Mariusz Błaszczak made the remark in a new pre-election video unveiled by Poland’s ruling conservative Law and Justice (PiS) party on Wednesday, state news agency PAP reported.
The defence minister said: “Agnieszka Holland is hitting cinemas with a slur that insults the Polish Army and the Border Guard.”
Błaszczak added that Holland “has links” with Poland’s main opposition leader Donald Tusk, a former prime minister and European Council president, and with his centrist Civic Platform (PO) party.
The defence minister stated: “We won’t let the opposition and its celebrity supporters insult our soldiers and officials. For more than two years, they have been exposed to danger, risking their lives and health to ensure that Poland is secure.”
Błaszczak also said that his ruling party “stands firmly” with the country’s soldiers and border guards.
Meanwhile, the Law and Justice party wrote on the X social media platform: “The movie by people linked to Tusk portrays the Polish army and border guards as murderers and sadists. These are lies. The Polish border defenders must have our support. Let’s stand firmly with Polish uniformed services.”
Senior Law and Justice politicians, including Education and Science Minister Przemysław Czarnek, government spokesman Piotr Müller and European Parliament member Joachim Brudziński, also took to social media to say that The Green Border "slandered" the Polish military and the Border Guard agency, the PAP news agency reported.

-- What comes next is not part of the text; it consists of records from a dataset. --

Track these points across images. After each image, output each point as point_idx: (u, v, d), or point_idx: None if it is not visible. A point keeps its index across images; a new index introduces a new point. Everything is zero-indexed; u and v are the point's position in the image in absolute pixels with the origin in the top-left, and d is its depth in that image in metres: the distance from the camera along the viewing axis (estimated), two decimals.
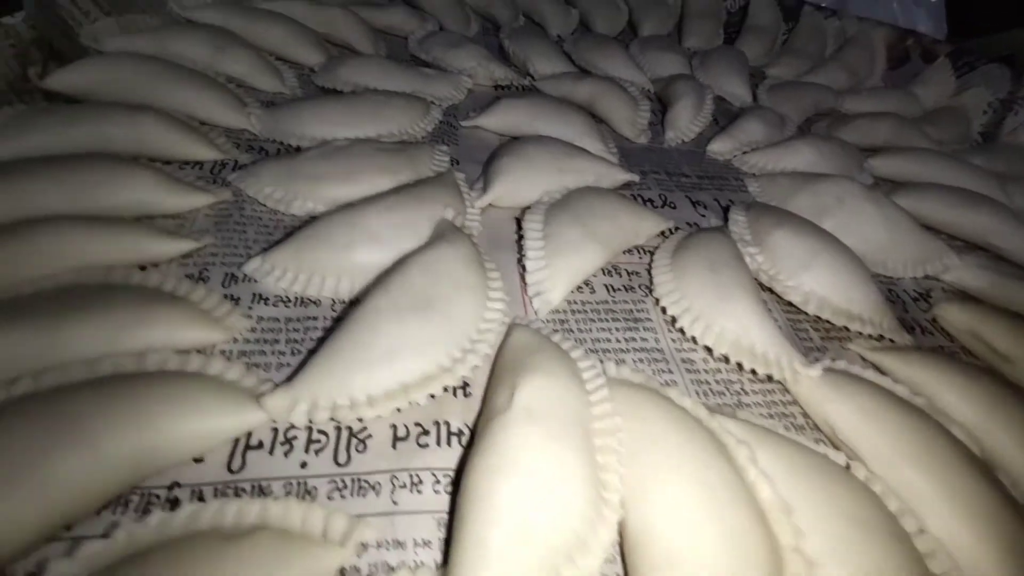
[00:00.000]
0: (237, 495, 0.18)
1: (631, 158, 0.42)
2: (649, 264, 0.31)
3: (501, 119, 0.41)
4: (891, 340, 0.29)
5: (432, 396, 0.22)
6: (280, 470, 0.19)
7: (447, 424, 0.22)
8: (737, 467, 0.20)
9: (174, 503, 0.18)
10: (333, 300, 0.26)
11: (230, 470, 0.19)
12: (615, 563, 0.19)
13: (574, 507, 0.18)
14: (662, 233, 0.34)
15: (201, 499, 0.18)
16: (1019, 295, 0.32)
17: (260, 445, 0.20)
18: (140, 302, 0.22)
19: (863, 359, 0.28)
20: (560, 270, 0.28)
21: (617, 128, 0.45)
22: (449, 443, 0.21)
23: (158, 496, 0.18)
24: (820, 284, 0.30)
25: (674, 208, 0.37)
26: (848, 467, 0.22)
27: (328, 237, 0.27)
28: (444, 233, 0.27)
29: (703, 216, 0.37)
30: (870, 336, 0.29)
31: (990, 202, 0.39)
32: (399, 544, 0.18)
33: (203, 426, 0.19)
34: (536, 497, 0.17)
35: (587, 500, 0.18)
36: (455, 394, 0.23)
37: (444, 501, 0.19)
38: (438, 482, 0.20)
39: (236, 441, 0.20)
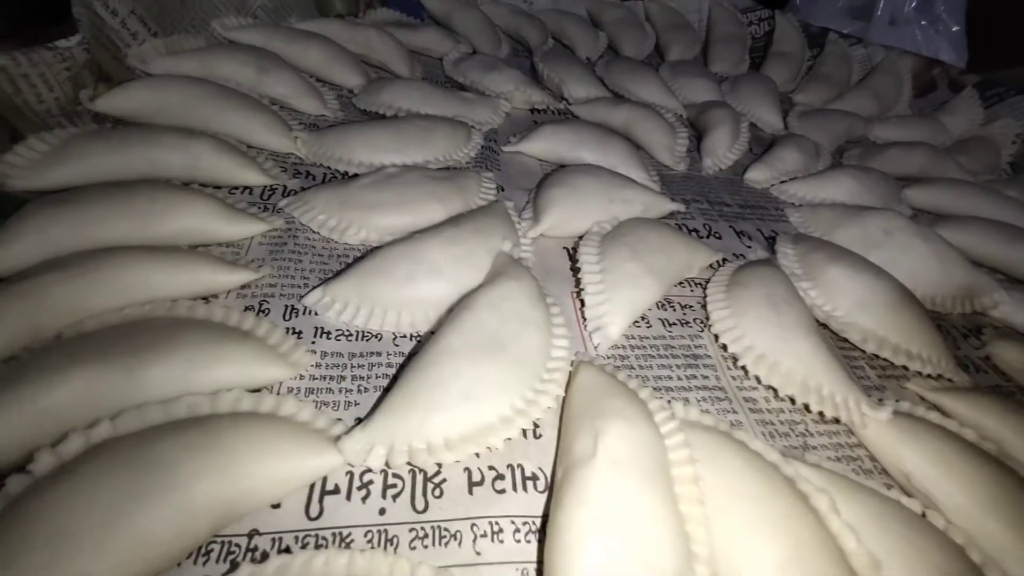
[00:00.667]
0: (318, 544, 0.18)
1: (671, 186, 0.42)
2: (702, 298, 0.31)
3: (543, 145, 0.41)
4: (949, 379, 0.29)
5: (508, 439, 0.21)
6: (359, 518, 0.19)
7: (521, 467, 0.21)
8: (820, 517, 0.20)
9: (257, 553, 0.17)
10: (395, 335, 0.26)
11: (309, 516, 0.19)
12: None
13: (667, 561, 0.17)
14: (710, 265, 0.34)
15: (283, 549, 0.18)
16: None
17: (337, 490, 0.19)
18: (210, 339, 0.22)
19: (922, 399, 0.28)
20: (619, 304, 0.28)
21: (655, 155, 0.45)
22: (525, 488, 0.21)
23: (239, 545, 0.18)
24: (878, 322, 0.29)
25: (719, 238, 0.37)
26: (924, 515, 0.22)
27: (389, 270, 0.27)
28: (506, 268, 0.27)
29: (748, 247, 0.37)
30: (928, 376, 0.29)
31: None
32: None
33: (282, 470, 0.19)
34: (630, 551, 0.17)
35: (678, 555, 0.18)
36: (526, 436, 0.23)
37: (527, 550, 0.19)
38: (518, 530, 0.19)
39: (312, 486, 0.19)
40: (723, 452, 0.21)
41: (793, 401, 0.26)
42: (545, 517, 0.20)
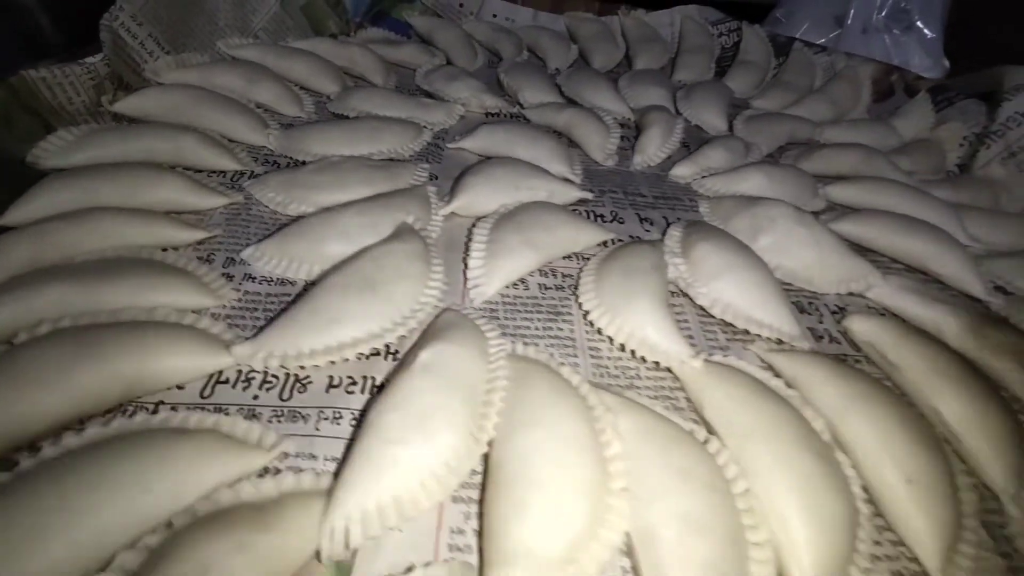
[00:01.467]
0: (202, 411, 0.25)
1: (595, 179, 0.47)
2: (581, 268, 0.36)
3: (480, 141, 0.47)
4: (791, 345, 0.32)
5: (365, 356, 0.28)
6: (237, 399, 0.25)
7: (373, 379, 0.27)
8: (596, 427, 0.25)
9: (154, 411, 0.24)
10: (305, 281, 0.32)
11: (202, 396, 0.25)
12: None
13: (447, 438, 0.23)
14: (605, 243, 0.39)
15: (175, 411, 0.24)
16: (930, 313, 0.34)
17: (227, 381, 0.26)
18: (159, 272, 0.29)
19: (761, 360, 0.32)
20: (497, 269, 0.34)
21: (588, 152, 0.50)
22: (371, 393, 0.27)
23: (147, 408, 0.25)
24: (728, 292, 0.33)
25: (622, 223, 0.42)
26: (706, 441, 0.26)
27: (307, 232, 0.34)
28: (400, 233, 0.34)
29: (647, 231, 0.41)
30: (770, 339, 0.32)
31: (929, 228, 0.41)
32: (312, 456, 0.23)
33: (188, 363, 0.26)
34: (410, 424, 0.22)
35: (461, 436, 0.23)
36: (385, 357, 0.29)
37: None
38: (355, 419, 0.25)
39: (210, 376, 0.26)
40: (536, 375, 0.26)
41: (623, 348, 0.30)
42: None
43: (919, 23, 0.68)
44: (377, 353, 0.28)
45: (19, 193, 0.32)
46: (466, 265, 0.34)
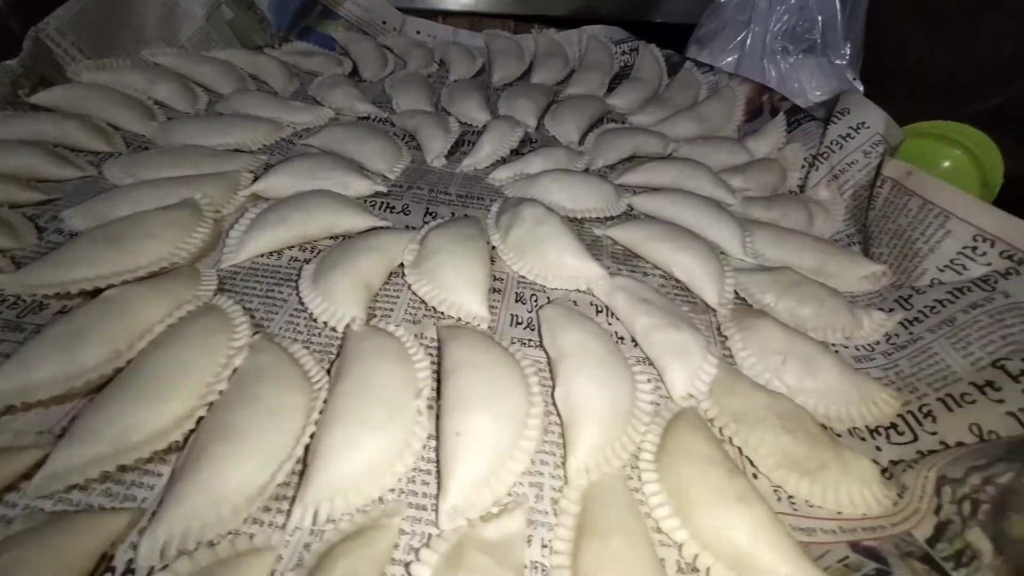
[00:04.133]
0: None
1: (414, 176, 0.52)
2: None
3: (321, 139, 0.54)
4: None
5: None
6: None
7: None
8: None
9: None
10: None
11: None
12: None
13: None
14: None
15: None
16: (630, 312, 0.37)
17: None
18: None
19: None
20: (249, 240, 0.40)
21: (424, 153, 0.55)
22: None
23: None
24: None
25: (407, 215, 0.47)
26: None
27: (109, 199, 0.42)
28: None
29: (426, 222, 0.46)
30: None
31: (690, 239, 0.43)
32: None
33: None
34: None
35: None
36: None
37: None
38: None
39: None
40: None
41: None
42: None
43: (822, 46, 0.67)
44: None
45: None
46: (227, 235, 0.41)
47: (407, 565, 0.25)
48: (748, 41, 0.69)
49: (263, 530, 0.26)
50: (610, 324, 0.39)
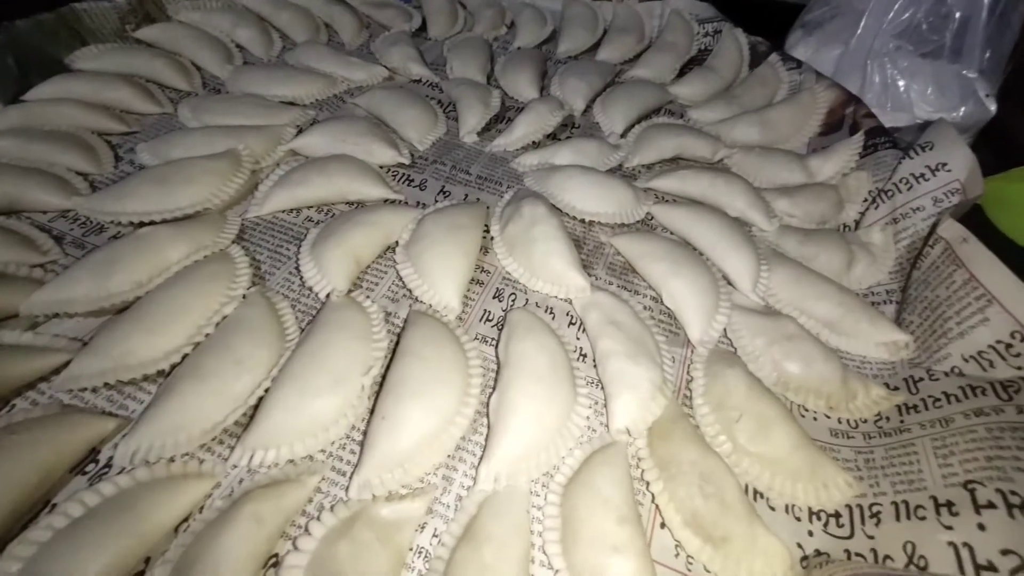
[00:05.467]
0: None
1: (441, 150, 0.53)
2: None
3: (365, 100, 0.56)
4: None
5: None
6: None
7: None
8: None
9: None
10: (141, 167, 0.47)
11: None
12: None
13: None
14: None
15: None
16: None
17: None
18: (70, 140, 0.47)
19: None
20: (272, 195, 0.45)
21: (459, 126, 0.56)
22: None
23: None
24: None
25: (422, 190, 0.49)
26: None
27: (171, 139, 0.48)
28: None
29: (437, 201, 0.48)
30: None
31: (694, 263, 0.41)
32: None
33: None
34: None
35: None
36: None
37: None
38: None
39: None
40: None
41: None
42: None
43: (951, 51, 0.56)
44: None
45: None
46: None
47: (310, 521, 0.28)
48: (856, 34, 0.59)
49: (211, 459, 0.31)
50: (578, 339, 0.39)
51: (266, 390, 0.33)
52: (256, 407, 0.32)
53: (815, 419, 0.35)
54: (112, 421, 0.31)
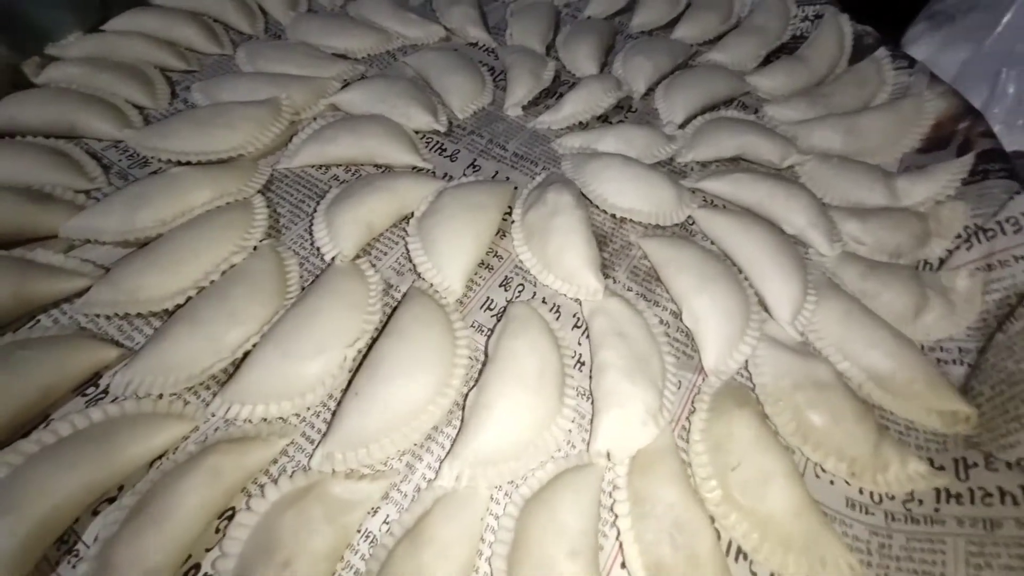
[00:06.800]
0: None
1: (482, 120, 0.50)
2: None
3: (416, 60, 0.54)
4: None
5: None
6: None
7: None
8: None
9: None
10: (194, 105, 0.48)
11: None
12: None
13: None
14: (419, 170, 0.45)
15: None
16: None
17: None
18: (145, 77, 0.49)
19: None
20: (303, 149, 0.44)
21: (511, 93, 0.52)
22: None
23: None
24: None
25: (453, 161, 0.47)
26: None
27: (223, 82, 0.49)
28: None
29: (465, 175, 0.45)
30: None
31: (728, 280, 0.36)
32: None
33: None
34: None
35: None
36: None
37: None
38: None
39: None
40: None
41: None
42: None
43: None
44: None
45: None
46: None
47: (267, 483, 0.29)
48: (996, 33, 0.49)
49: (195, 402, 0.32)
50: (580, 345, 0.36)
51: (254, 346, 0.33)
52: (242, 360, 0.33)
53: (831, 483, 0.30)
54: (116, 350, 0.33)
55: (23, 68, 0.46)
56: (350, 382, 0.32)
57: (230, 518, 0.28)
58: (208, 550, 0.27)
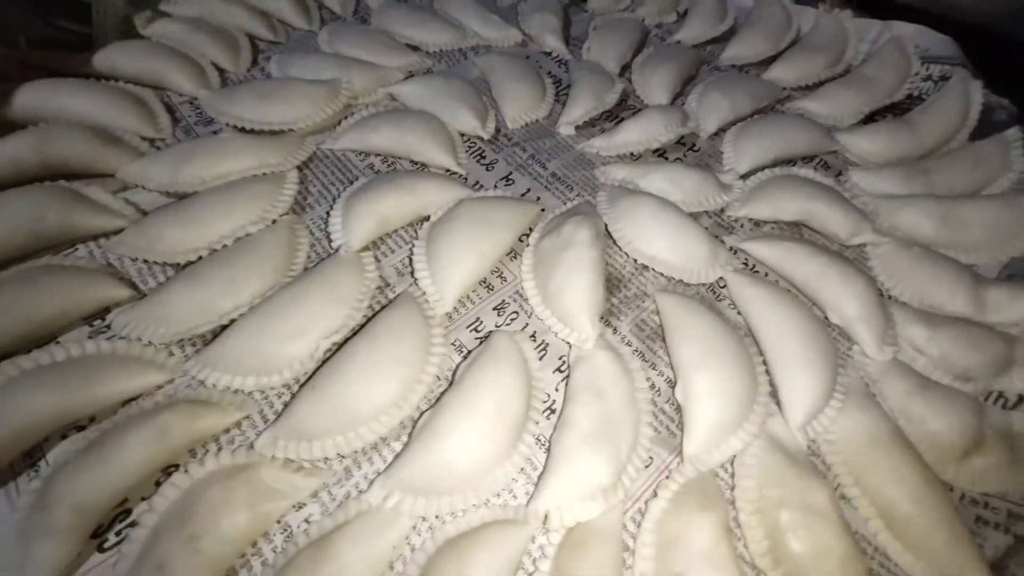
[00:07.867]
0: None
1: (531, 134, 0.49)
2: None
3: (482, 62, 0.54)
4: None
5: None
6: None
7: None
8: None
9: None
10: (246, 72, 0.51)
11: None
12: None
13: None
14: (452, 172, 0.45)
15: None
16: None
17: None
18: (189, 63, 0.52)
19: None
20: (349, 130, 0.45)
21: (563, 114, 0.50)
22: None
23: None
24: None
25: (489, 171, 0.45)
26: None
27: (285, 59, 0.51)
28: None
29: (496, 187, 0.44)
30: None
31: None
32: None
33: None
34: None
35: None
36: None
37: None
38: None
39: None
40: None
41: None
42: None
43: None
44: None
45: None
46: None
47: (209, 454, 0.29)
48: None
49: (179, 355, 0.33)
50: (556, 391, 0.33)
51: (241, 315, 0.34)
52: (225, 327, 0.34)
53: None
54: (127, 291, 0.35)
55: (134, 19, 0.52)
56: (314, 373, 0.32)
57: (170, 475, 0.29)
58: (144, 499, 0.28)
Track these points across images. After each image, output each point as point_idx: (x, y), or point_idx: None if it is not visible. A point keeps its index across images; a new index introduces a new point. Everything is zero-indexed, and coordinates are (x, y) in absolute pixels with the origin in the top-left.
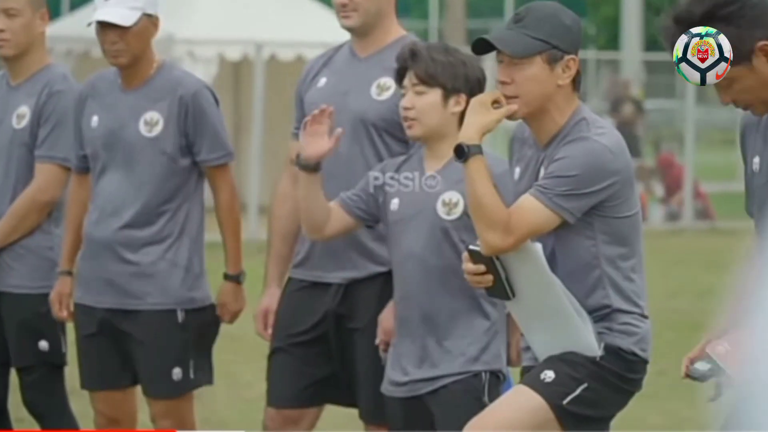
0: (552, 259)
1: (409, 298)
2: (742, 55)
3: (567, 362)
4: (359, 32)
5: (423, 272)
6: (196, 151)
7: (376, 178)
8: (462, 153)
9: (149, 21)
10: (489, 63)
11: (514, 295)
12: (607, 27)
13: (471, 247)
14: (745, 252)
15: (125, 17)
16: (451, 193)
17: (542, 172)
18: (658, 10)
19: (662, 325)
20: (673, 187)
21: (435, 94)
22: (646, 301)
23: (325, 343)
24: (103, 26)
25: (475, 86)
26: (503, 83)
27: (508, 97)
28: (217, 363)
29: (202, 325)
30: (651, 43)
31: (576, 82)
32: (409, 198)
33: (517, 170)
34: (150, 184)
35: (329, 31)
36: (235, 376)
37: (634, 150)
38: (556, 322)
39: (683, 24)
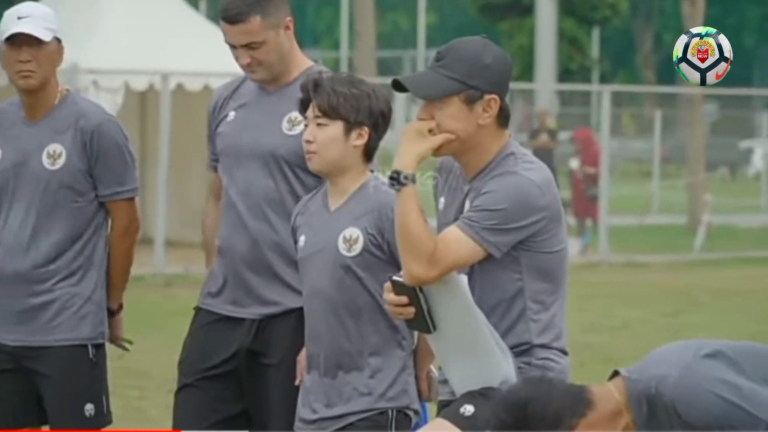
0: (474, 292)
1: (316, 334)
2: None
3: (487, 396)
4: (270, 79)
5: (328, 309)
6: (97, 185)
7: (294, 220)
8: (397, 181)
9: (59, 47)
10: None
11: (435, 328)
12: (521, 57)
13: (394, 277)
14: None
15: (42, 34)
16: (352, 229)
17: (467, 204)
18: (573, 40)
19: (576, 360)
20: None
21: (336, 127)
22: (567, 337)
23: (236, 378)
24: (14, 45)
25: (378, 119)
26: (422, 120)
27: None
28: (124, 399)
29: (104, 361)
30: (565, 74)
31: (502, 119)
32: (314, 234)
33: (442, 200)
34: (55, 218)
35: None
36: (141, 412)
37: None
38: (477, 356)
39: None
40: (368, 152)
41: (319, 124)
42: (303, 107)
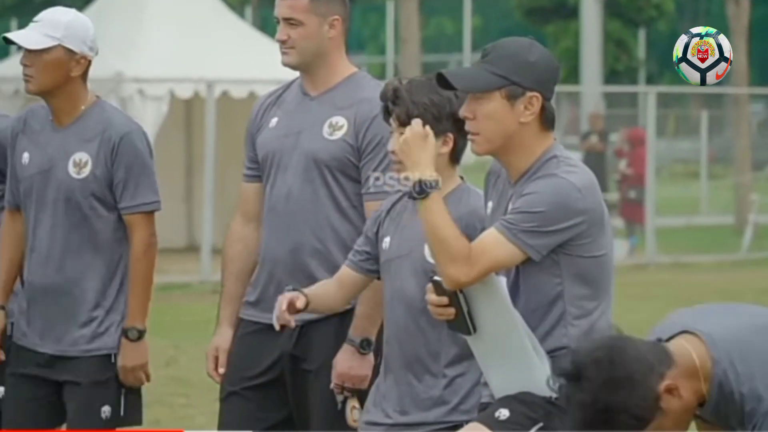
0: (515, 295)
1: (394, 339)
2: (652, 412)
3: (522, 401)
4: (302, 70)
5: (409, 314)
6: (120, 197)
7: (377, 218)
8: (422, 191)
9: (69, 56)
10: None
11: (475, 331)
12: (566, 60)
13: (435, 278)
14: None
15: (32, 41)
16: None
17: (510, 207)
18: (618, 42)
19: None
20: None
21: None
22: None
23: (281, 385)
24: (21, 49)
25: (462, 123)
26: (466, 118)
27: (470, 134)
28: (171, 407)
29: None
30: (611, 75)
31: (545, 120)
32: (400, 238)
33: (490, 204)
34: (81, 228)
35: (282, 67)
36: (188, 419)
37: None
38: (514, 359)
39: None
40: (455, 156)
41: (402, 134)
42: (386, 115)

Polish Prime Minister Mateusz Morawiecki told reporters in Warsaw on Wednesday that the film was designed to "pave the way for dismantling" a barrier built by his government along the Polish-Belarusian border to stem illegal migration, the PAP news agency reported.
Last week, Justice Minister Zbigniew Ziobro, from the co-governing Sovereign Poland party, compared Holland’s movie to a Nazi Germany propaganda film “showing Poles as bandits and murderers,” Britain’s The Guardian newspaper reported.
Meanwhile, the Federation of European Screen Directors on Monday came out in support of Holland, according to The Hollywood Reporter.
The group, which represents over 20,000 European film and TV directors, said in an open letter it was “full of admiration” for Holland for her “strength and courage in the face of the appalling attacks against her and the film in Poland.”
“We stand squarely behind Agnieszka,” the federation added.
Holland has also received backing from the European Film Academy, other international organisations and from Poland’s Women in Film Association, according to The Hollywood Reporter.
The Green Border premiered on September 5 at the 2023 Venice Film Festival, winning a special jury prize, the PAP news agency reported.
“The film dramatizes the situation of migrants from North Africa and the Middle East who were lured to the Belarus-Poland border by propaganda promising easy passage into the European Union,” according to The Hollywood Reporter.
Holland told reporters in Venice that the movie sought “to capture this issue in all its complexity,” showing how “politicians, the armed forces, refugees, activists and the residents of the region responded to this challenge.”
She added that The Green Border aimed “to give voice to those who are deprived of it” and to “reflect how difficult are the choices we make,” the PAP news agency reported.
The Green Border is set to be released in Poland this weekend.